The clinical encounter demonstrates the importance of relational engagement, as it involves more than a simple exchange of information. In the clinical setting, communication is a form of solidarity. The clinician is present as a person who recognizes suffering and is entrusted to respond to it. Presence and responsibility together give clinical care much of its meaning. These dimensions cannot be fully reproduced through information sharing alone. Patients seek more than just accurate explanations; they seek acknowledgment of the significance of what they are experiencing. Expertise combined with presence and responsibility gives the clinical encounter its unique weight and meaning—something that AI alone cannot provide.

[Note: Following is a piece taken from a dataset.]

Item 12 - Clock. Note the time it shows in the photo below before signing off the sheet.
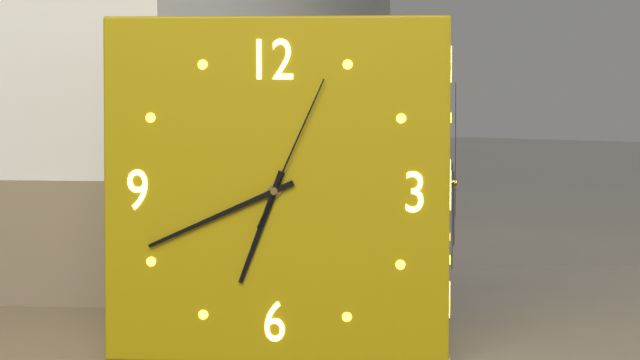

In clinical practice, the uncanny valley may signal relational misalignment rather than a consequence of technological advancement. Moments that feel slightly “off” may indicate that communication has become overly procedural or insufficiently responsive to the interpersonal context in which it occurs. A patient’s hesitation, a sense of disconnection in the room, or a clinician’s own discomfort may reflect diminished attunement. Such moments create opportunities for recalibration. The experience of uncanniness does not identify a single cause, but it can highlight areas where relational aspects of care require renewed attention.
Recognizing the uncanny valley as a signal rather than as a threat allows for a more balanced view of AI. AI may reduce clerical burden, improve access to PC expertise, and create conditions that allow clinicians to devote more attention to complex relational work; these are desirable outcomes. Technology may support attunement when it expands the cognitive and temporal space available for presence. For these reasons, the discussion is not about whether AI should be incorporated into PC practice. Rather, the better question is how its use shapes the clinical encounter and what ends it ultimately serves. Efficiency can support patient-centered care when it functions as a means rather than an endpoint.
As AI continues to evolve, its role in PCs will likely expand. Maintaining the integrity of the clinical encounter will require intention about how these tools are integrated and which aspects of care are prioritized. Patients remain sensitive to the difference between communication that simply appears empathic and communication that feels attuned. The uncanny valley offers a useful name for the discomfort that arises when the form of empathy is present without its full relational substance. Efficiency may support the work of medicine, but interpersonal presence continues to shape its meaning. Presence, like suffering, cannot be automated. It must be practiced, protected, and, at times, imperfectly expressed.